Ciò che sta accadendo negli Stati Uniti, con le uccisioni ormai sistematiche di giovani di colore da parte della polizia, riporta all’attenzione del mondo un nodo mai risolto della più grande ed avanzata democrazia del mondo. Uno dei tanti certo ma forse il più centrale di una società che alle fondamenta si scopre ancora puramente razzista. 

Non è un caso e non può esserlo, che chi rappresenta la faccia più visibile del monopolio della violenza dello Stato, mostri quanto possano essere discriminati alcuni cittadini per il colore della loro pelle. 

Jacob Blake è un ragazzo di 29 anni, un ragazzo americano, un ragazzo del Wisconsin, un ragazzo afroamericano che resterà paralizzato dalla vita in giù perché la polizia gli ha sparato alle spalle mentre era disarmato ed entrava nella sua macchina con dentro i suoi figli di 3, 5 e 8 anni. Come se non bastasse per rendere ancora più indegna l’azione di polizia Jacob in ospedale è stato ammanettato al letto, nonostante sia paralizzato e non possa andare da nessuna parte.

I cellulari hanno rilanciato in tutto il mondo immagini che sono ancora più forti di quelle di qualche mese fa di Floyd, il ragazzo afroamericano strangolato con un ginocchio da un poliziotto mentre continuava a ripetere di non riuscire a respirare. 
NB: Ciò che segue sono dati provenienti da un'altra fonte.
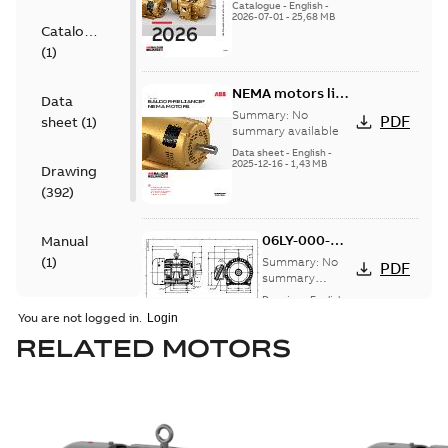
catalog
Catalogue
-
English
-
2026-07-01
-
25,68 MB
Catalogue
(
1
)
NEMA motors line
Data
card
Summary:
No
PDF
sheet
(
1
)
summary available
Data sheet
-
English
-
2025-12-16
-
1,43 MB
Drawing
(
392
)
06LY-000-
Manual
044:
(
1
)
Summary:
No
PDF
Dimension
summary
available
Sheet
Drawing
-
English
-
Material
2025-01-30
-
0,15
You are not logged in.
MB
specification
RELATED MOTORS
(
175
)
07LYJ231:
Dimension
Summary:
No
PDF
Sheet
summary
available
Drawing
-
English
-
2025-01-30
-
0,18
MB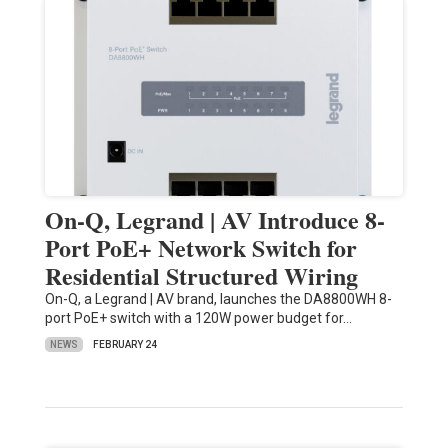
On-Q, Legrand | AV Introduce 8-
Port PoE+ Network Switch for
Residential Structured Wiring
On-Q, a Legrand | AV brand, launches the DA8800WH 8-
port PoE+ switch with a 120W power budget for…
NEWS
FEBRUARY 24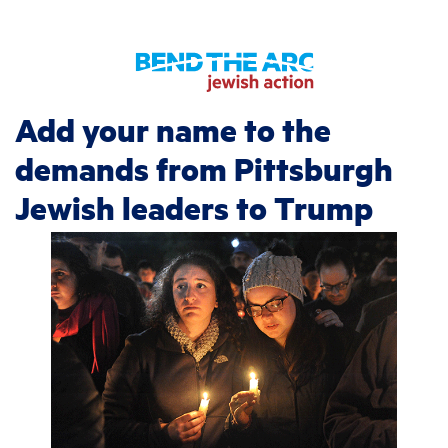
Add your name to the
demands from Pittsburgh
Jewish leaders to Trump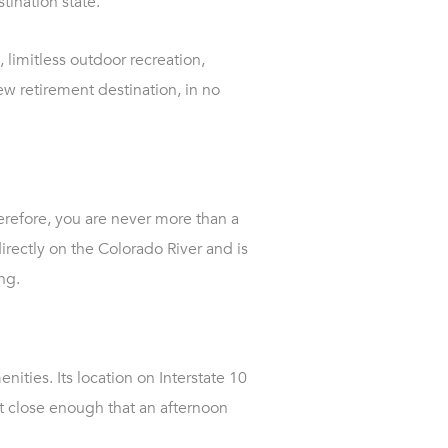
tination state.
 limitless outdoor recreation,
ew retirement destination, in no
herefore, you are never more than a
irectly on the Colorado River and is
ng.
nities. Its location on Interstate 10
ut close enough that an afternoon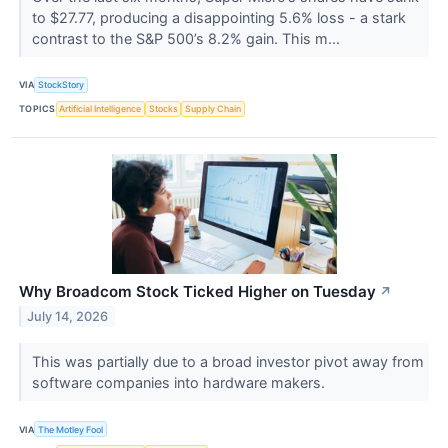
to $27.77, producing a disappointing 5.6% loss - a stark
contrast to the S&P 500’s 8.2% gain. This m...
VIA
StockStory
TOPICS
Artificial Intelligence
Stocks
Supply Chain
Why Broadcom Stock Ticked Higher on Tuesday
↗
July 14, 2026
This was partially due to a broad investor pivot away from
software companies into hardware makers.
VIA
The Motley Fool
In una nazione che in questi giorni ha ricordato quel 28 agosto del 1963, quando all’ombra del Lincoln Memorial a Washington, Martin Luther King scolpì le coscienze del mondo con quel “I have a dream”, queste immagini pesano ancora di più e hanno scatenato le rivolte in tutta l’America e soprattuto hanno aumentato la rabbia della comunità nera.

Ogni società deve fare i conti con i suoi demoni, con le sue storture, con i suoi conflitti. Per troppi anni gli USA hanno nascosto sotto il tappeto del politically correct quel razzismo che non si è mai sopito e che scandisce e plasma ancora oggi la loro società e in un certo senso la società occidentale in generale. 

Oggi con le proteste che infiammano le strade, l’America scopre che sotto il tappeto aveva nascosto braci ardenti e ora brucia il tappeto con tutta la stanza. A spaventare il mondo è che a voler spegnere quest’incendio c’è un Donald Trump carico, pronto a vivere le elezioni con il motto dell’ordine contro il caos, pronto a incitare i bravi cittadini bianchi a sparare sulla folla.

Davanti a tale idiozia le parole di rabbia ma anche di compostezza e di pace dette da Letetra Widman, sorella di Jacob Blake, rappresentano la speranza di una via intelligente, sana e civile per portare l’America e l’occidente, finalmente, fuori dal razzismo.

Sono la custode di mio fratello e quando dite il nome di Jacob Blake assicuratevi di dire padre, assicuratevi di dire cugino, assicuratevi di dire figlio, assicuratevi di dire zio, ma la cosa più importate: assicuratevi di dire umano. Vita umana. Questa parola lasciatela marinare nella vostra bocca, nella vostra mente. 
Una vita umana, proprio come ognuno di voi, indistintamente. Siamo umani. La sua vita è importante. 
Tante persone mi hanno contattata dicendomi che sono dispiaciuti che questo sia successo alla mia famiglia. Ma non scusatevi, perché ciò accade alla mia famiglia da lungo tempo, più lungo di quanto io possa spiegare. È accaduto ad Emmet Till, ed Emmet Till è la mia famiglia. Philando, Mike Brown, Sandra. È successo sempre alla mia famiglia e ho condiviso le lacrime con ognuna di queste persone.
Questo non è nulla di nuova, non sono triste, non sono dispiaciuta, sono arrabbiata e sono stanca. Non ho pianto neanche una volta, ho smesso di piangere anni fa, sono diventata insensibile. Ho visto la polizia uccidere persone che sono come me per anni. Sono parte di una storia quella della minoranza nera e dunque non l’ho visto solo nei miei 30 anni ma lo vedo da sempre, da prima che nascessi.
Non sono triste e non voglio la vostra pietà, io voglio cambiare!